Hungarian Cowboy, or Csikos, on the Hortobagy

This weekend was spent attending two Hungarian events: A Los Angeles Hungarian Meetup Group get-together at Mishi’s Strudel Shop in San Pedro and the Fall Bazaar of the First Hungarian Reformed Church in Hawthorne.

It was interesting to spend a weekend on Hungarian time. At the strudel shop, Martine and I were there on time (at 2 pm), but no one else was. At the church, the bazaar was to begin at 1 pm. We got there fifteen minutes early, and found the place was full because everything started much earlier than the posted time, perhaps by as much as an hour. (And it ended an hour and a quarter early, too.)

I am usually fanatical about being not only on time, but a little early, for everything. It was strange to be outdone in this regard by my fellow Magyars.

Fortunately, it didn’t matter. We just took our seats and enjoyed ourselves immensely through the dinner and musical program. There were two opera singers—Sándor László and Huba Marcsi—singing old Hungarian folk songs to be piano accompaniment. This was followed by a singalong led by Dr. Tai Chen of other old folk songs based on music passed out to everyone. (My Hungarian, being sub par, made it difficult for me to participate.)

There was also a number of rousing folk dances by the Kárpátok Hungarian Dance Ensemble, whose flawless execution of a series of stunning and complicated maneuvers is always a crowd pleaser.
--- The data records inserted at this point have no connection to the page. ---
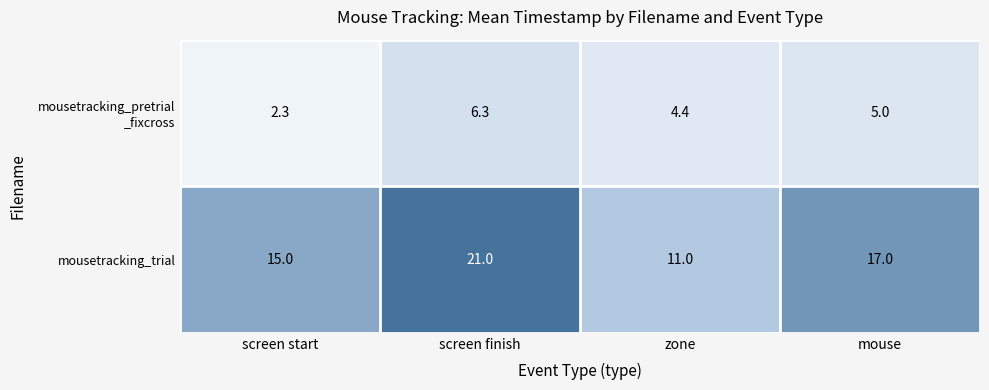

True or false: mousetracking_trial has a value of 15.0 at screen start.

True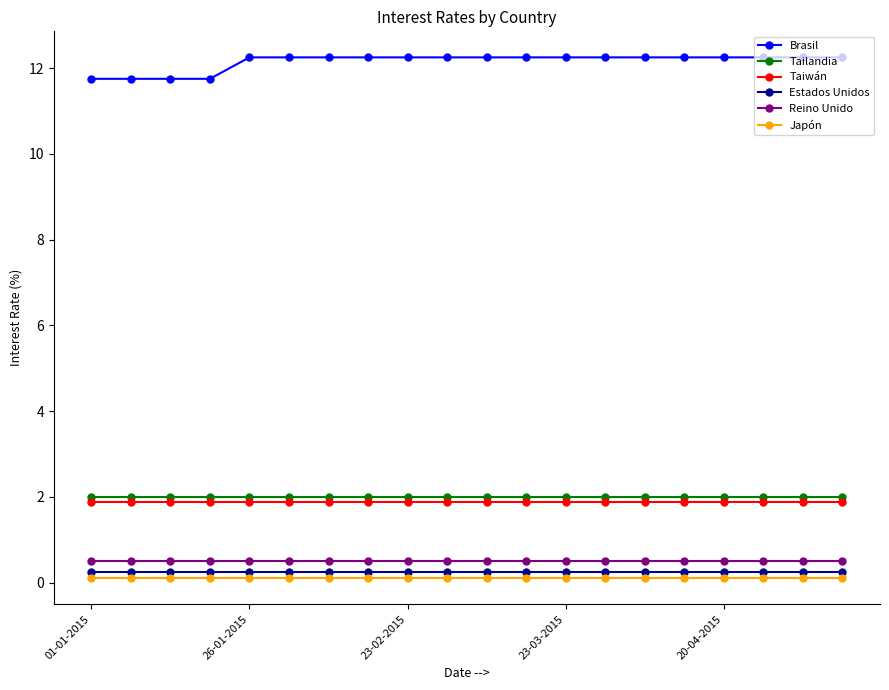

What are all the series names shown in the legend?

Brasil, Tailandia, Taiwán, Estados Unidos, Reino Unido, Japón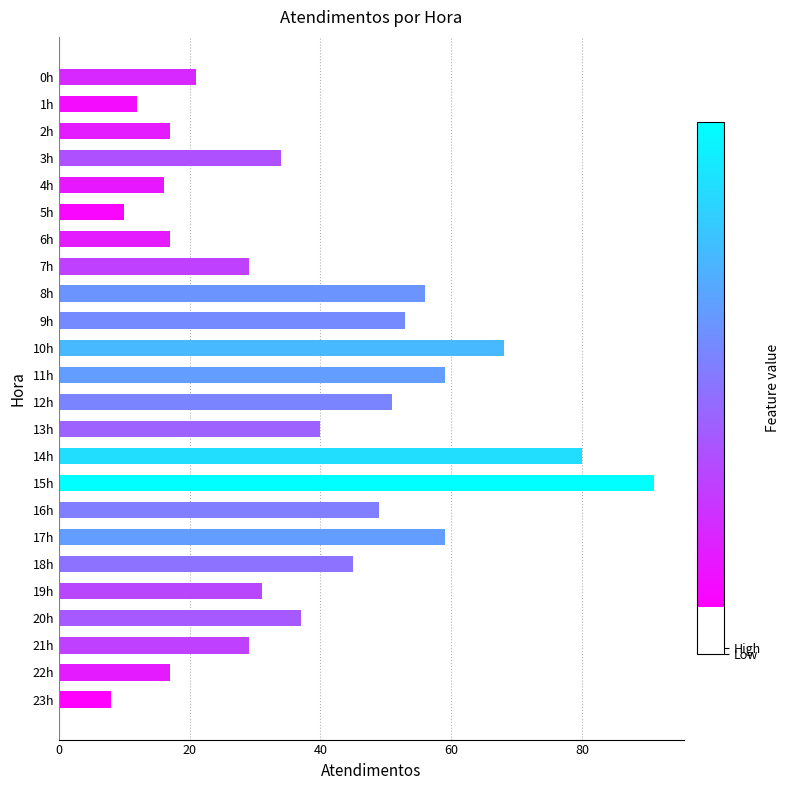

What is the difference between the second highest and second lowest values?

70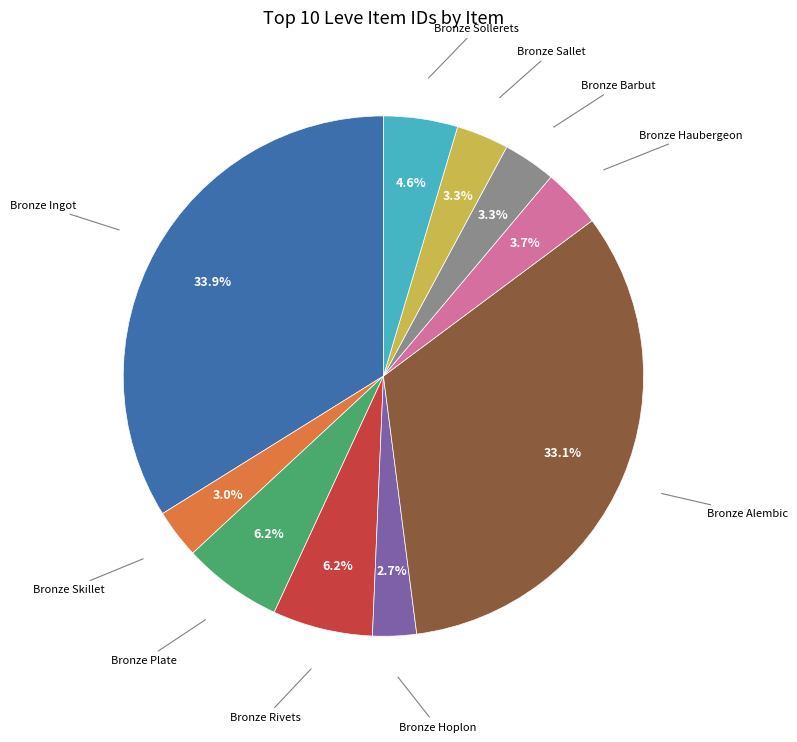

Does any single category account for the majority?

No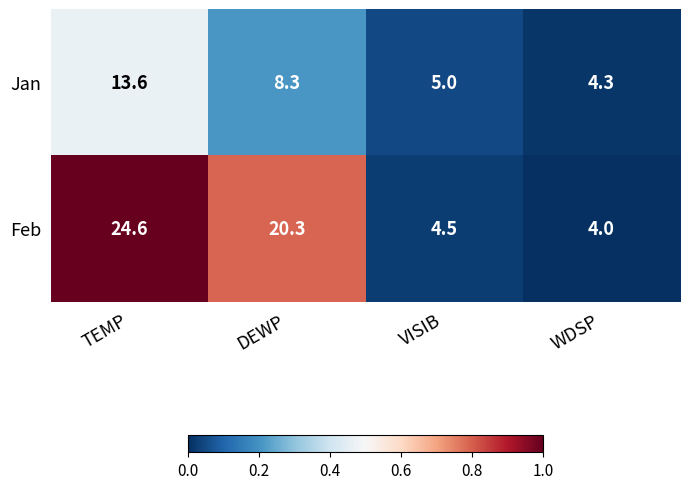

Reading left to right, list all the values displayed in this chart.

Jan: TEMP=13.6	DEWP=8.3	VISIB=5.0	WDSP=4.3
Feb: TEMP=24.6	DEWP=20.3	VISIB=4.5	WDSP=4.0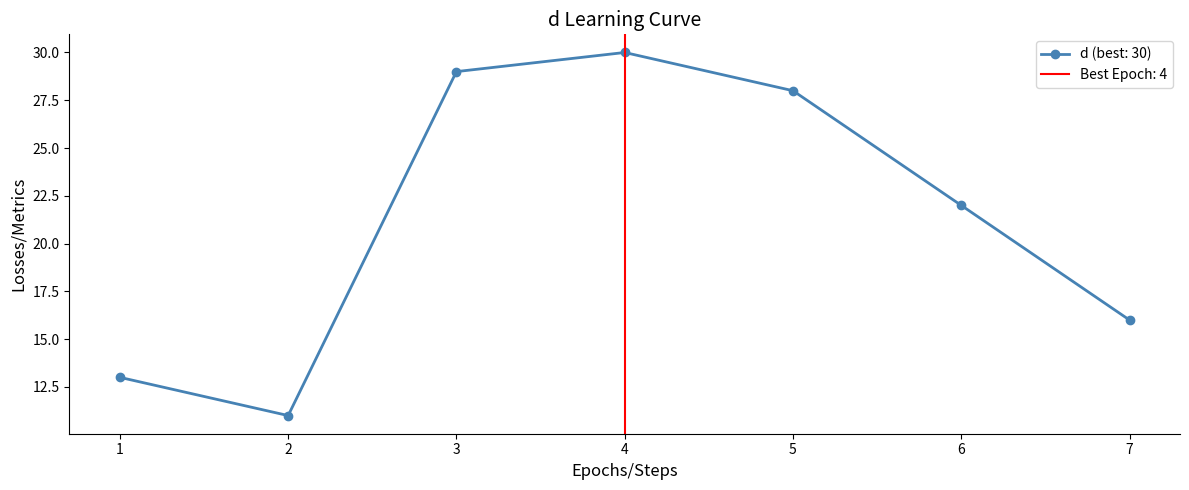

What is the change in value from 6 to 7?

-6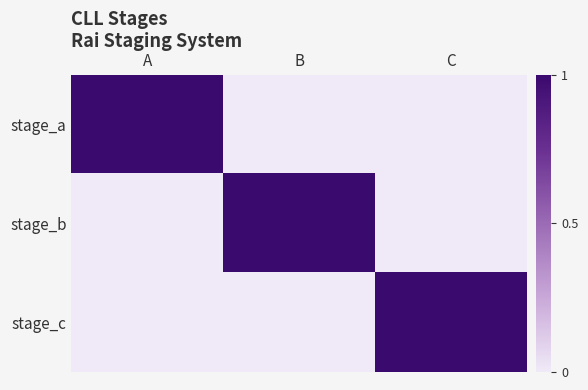

Reading left to right, what are all the values shown in this chart?

stage_a: A=1	B=0	C=0
stage_b: A=0	B=1	C=0
stage_c: A=0	B=0	C=1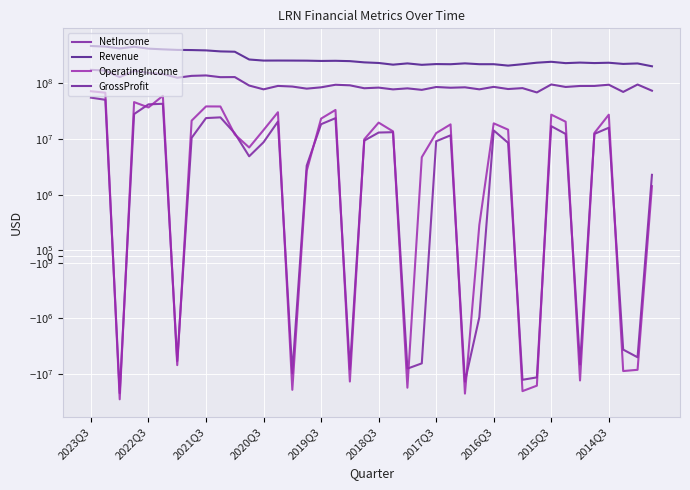

Is this an area chart (filled region under the line)?

No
I see tthem at least twice a year and find their work to be exhilarating.

It was such a good weekend that I feel like manhandling a bunch of horses like the csikos in the above photo, which comes from Flickriver.

 

 

At Kuruvungna Springs

The Oasis at Kuruvungna Springs

Today was the “Life Before Columbus” Festival of the Gabrielino-Tongva Indian Tribe. (Appropriate, as tomorrow is Columbus Day, one of America’s more uncelebrated holidays—except by banks and the Civil Service).

About half a mile from our apartment is a site sacred to the Gabrielinos, who once occupied Southern California between Catalina Island and Cajon Pass, between Santa Barbara and Orange County. I am speaking of what is variously called Kuruvungna Springs, Tongva Sacred Springs, and Serra Springs. It is tucked into the Southeast corner of the University High School campus in West Los Angeles.

The Gabrielinos are not one of the better-known Indian tribes, but as Professor Paul Apodaca of Chapman University remarked at the festival, there are two hundred separate Indian tribes in the State of California, and something like a hundred Indian reservations. The tribes belong to some eight language families. My guess is that the Gabrielinos, like other smallish tribes, have not been able to gather the political support to have their own reservation or casino. And, in fact, many political entities do not recognize them. I can understand their budgetary collywobbles to some extent, but I recognize them, as does the City of Los Angeles. (The little Tongva cultural center at Kuruvungna Springs has a series of official scrolls attesting to their status by various governmental entities.)

That does not hide the fact that, when Richard Henry Dana in Two Years Before the Mast landed in L.A. in the mid-1830s, it was the Gabrielinos he encountered. They were named by their affiliation with Mission San Gabriel, which they helped to build. They were one of the few maritime bands in California, rowing in their plank canoes to Santa Catalina and the Channel Islands off Santa Barbara.

The little oasis around the springs (which form part of the water supply of the City of Santa Monica) is a serene and peaceful place in the great wen that is Los Angeles—which, by the way, is called Yangna in the Gabrielino tongue.